■ Extracted text:
Friday, February 17, 2006

Journalism from a software perspective

On Feb. 9, while reading up on the web framework Django, my eye gravitated toward an unfamiliar acronym in this sentence: “Django focuses on automating as much as possible and adhering to the DRY principle.”

So what’s DRY? To programmers, DRY means “Don’t Repeat Yourself,” and the link explaining the principle led eventually to this rather elegant statement: ''Every piece of knowledge must have a single, unambiguous, authoritative representation within a system.''

My study of content management systems returned me to the Django page, but within minutes I found myself drifting back to this simple-but-powerful concept: Express every individual bit of knowledge in a clear and authoritative manner. It whispered in my ear, tugged at my sleeve, told me there was more in play here than geek esoterica.

But duty called, so to move on I scribbled the principle on a piece of sketchpad paper and pinned it to the corkboard behind my desk with this question: How Could We Apply This to 21st Century Journalism?

Because to be blunt, modern journalism – not to mention the larger culture – is in desperate need of some clear and authoritative factual statements.

Where we are
One of the great ironies of modern life is how post-modern conservatives become when the topic turns to the media. The Bible, Adam Smith, warped timber – these are articles of faith, received wisdom. Conservatives don’t generally challenge such statements with much fervor, nor should we expect them to. The goal of conservatism isn’t the questioning of authority but the bolstering it, typically against the critiques of the offensive, silly or malicious elements in society.

Yet when it comes to discussions of the media, even the most rock-ribbed of John Birchers turn downright existential.

Objectivity? Impossible! The very terms of the discussion render it so.

To 21st century American conservatives, any media claim of objectivity represents an overtly political act. What’s more, they say, the claim of journalistic objectivity is actually a partisan political act because – as any rational person can plainly see – the media is biased in favor of the Democratic Party.

Which leads us, ipso facto, to a surprisingly radical conclusion: Since the post-modern conservative critique has now eliminated even the possibility of journalistic objectivity, and since – as any rational person can plainly see – liberal media bias serves the Democratic Party, then the most essential media reform of the 21st century is the creation of a separate, subjective, distinctly partisan, pro-GOP press to compete with the old-line “mainstream media.”

■ Exercise task 1:
Repeat the passage of the post on journalism and software, beginning at the words "My study of" and stopping after "than geek esoterica.".
The post and the entries were taken from unrelated sources.

■ Exercise data:

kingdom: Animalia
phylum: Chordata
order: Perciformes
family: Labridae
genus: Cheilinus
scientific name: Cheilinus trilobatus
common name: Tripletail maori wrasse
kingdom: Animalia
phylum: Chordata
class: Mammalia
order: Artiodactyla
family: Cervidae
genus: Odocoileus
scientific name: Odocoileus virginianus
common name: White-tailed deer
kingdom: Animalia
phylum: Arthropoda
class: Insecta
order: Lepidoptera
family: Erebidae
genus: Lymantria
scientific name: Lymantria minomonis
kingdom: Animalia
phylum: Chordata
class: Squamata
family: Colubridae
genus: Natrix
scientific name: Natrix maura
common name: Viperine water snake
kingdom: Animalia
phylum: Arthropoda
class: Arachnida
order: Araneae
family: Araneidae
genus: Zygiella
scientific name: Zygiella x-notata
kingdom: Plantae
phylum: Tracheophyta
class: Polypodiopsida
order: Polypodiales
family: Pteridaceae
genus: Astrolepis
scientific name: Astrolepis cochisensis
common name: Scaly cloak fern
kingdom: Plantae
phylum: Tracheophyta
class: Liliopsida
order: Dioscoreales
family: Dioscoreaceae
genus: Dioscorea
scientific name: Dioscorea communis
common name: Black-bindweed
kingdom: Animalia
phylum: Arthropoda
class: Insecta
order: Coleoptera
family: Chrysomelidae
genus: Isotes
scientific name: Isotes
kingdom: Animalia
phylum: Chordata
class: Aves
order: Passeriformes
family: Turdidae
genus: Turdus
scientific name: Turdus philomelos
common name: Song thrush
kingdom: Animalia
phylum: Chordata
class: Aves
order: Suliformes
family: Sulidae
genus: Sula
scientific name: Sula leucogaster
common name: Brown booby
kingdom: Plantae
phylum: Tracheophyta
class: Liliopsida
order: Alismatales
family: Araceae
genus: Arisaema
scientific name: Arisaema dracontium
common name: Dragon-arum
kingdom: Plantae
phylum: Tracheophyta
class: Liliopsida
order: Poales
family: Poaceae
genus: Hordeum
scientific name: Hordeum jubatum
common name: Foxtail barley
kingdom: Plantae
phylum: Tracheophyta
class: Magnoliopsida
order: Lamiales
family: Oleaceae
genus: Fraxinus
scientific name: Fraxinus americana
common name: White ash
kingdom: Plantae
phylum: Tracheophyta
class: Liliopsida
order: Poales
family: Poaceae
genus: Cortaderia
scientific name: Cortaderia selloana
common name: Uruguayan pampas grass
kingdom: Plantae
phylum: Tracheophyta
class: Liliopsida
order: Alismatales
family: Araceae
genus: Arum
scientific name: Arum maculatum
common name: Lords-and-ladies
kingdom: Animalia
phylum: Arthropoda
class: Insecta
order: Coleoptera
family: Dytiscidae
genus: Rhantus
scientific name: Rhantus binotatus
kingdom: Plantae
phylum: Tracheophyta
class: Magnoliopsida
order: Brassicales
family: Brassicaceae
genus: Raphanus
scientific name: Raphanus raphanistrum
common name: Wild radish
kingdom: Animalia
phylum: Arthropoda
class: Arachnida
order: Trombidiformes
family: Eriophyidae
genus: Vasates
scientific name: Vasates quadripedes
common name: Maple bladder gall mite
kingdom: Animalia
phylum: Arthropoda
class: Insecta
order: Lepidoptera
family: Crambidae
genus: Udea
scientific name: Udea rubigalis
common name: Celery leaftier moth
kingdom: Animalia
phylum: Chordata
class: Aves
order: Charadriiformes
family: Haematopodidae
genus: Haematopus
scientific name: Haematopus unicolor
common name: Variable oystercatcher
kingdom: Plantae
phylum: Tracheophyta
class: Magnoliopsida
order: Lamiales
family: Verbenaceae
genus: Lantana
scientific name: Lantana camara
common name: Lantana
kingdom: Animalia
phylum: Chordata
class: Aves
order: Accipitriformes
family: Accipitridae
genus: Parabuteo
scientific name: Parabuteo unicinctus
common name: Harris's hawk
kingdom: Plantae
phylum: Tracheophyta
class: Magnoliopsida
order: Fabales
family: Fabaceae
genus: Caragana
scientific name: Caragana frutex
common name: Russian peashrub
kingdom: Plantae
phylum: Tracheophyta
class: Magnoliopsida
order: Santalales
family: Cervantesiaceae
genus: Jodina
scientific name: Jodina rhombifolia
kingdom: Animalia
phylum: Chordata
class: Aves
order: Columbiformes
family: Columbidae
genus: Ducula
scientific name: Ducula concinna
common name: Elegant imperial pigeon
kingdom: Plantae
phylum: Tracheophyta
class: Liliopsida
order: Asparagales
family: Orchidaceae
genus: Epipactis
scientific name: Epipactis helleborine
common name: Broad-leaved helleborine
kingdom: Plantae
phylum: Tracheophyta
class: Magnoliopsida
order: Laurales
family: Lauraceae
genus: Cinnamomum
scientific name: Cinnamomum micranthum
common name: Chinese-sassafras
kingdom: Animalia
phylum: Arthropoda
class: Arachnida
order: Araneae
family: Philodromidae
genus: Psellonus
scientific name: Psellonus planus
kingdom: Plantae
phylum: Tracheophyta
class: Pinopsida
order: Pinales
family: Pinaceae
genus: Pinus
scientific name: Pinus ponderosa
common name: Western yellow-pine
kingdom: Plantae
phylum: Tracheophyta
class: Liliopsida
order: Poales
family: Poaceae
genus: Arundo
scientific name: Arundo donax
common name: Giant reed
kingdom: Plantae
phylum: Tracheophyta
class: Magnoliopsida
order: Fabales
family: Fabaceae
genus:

■ Exercise task 2:
Reproduce the entries exactly, beginning at their first line and stopping after the line that contains "genus: Lymantria".

■ Correct answer 1:
My study of content management systems returned me to the Django page, but within minutes I found myself drifting back to this simple-but-powerful concept: Express every individual bit of knowledge in a clear and authoritative manner. It whispered in my ear, tugged at my sleeve, told me there was more in play here than geek esoterica.

■ Correct answer 2:
kingdom: Animalia
phylum: Chordata
order: Perciformes
family: Labridae
genus: Cheilinus
scientific name: Cheilinus trilobatus
common name: Tripletail maori wrasse
kingdom: Animalia
phylum: Chordata
class: Mammalia
order: Artiodactyla
family: Cervidae
genus: Odocoileus
scientific name: Odocoileus virginianus
common name: White-tailed deer
kingdom: Animalia
phylum: Arthropoda
class: Insecta
order: Lepidoptera
family: Erebidae
genus: Lymantria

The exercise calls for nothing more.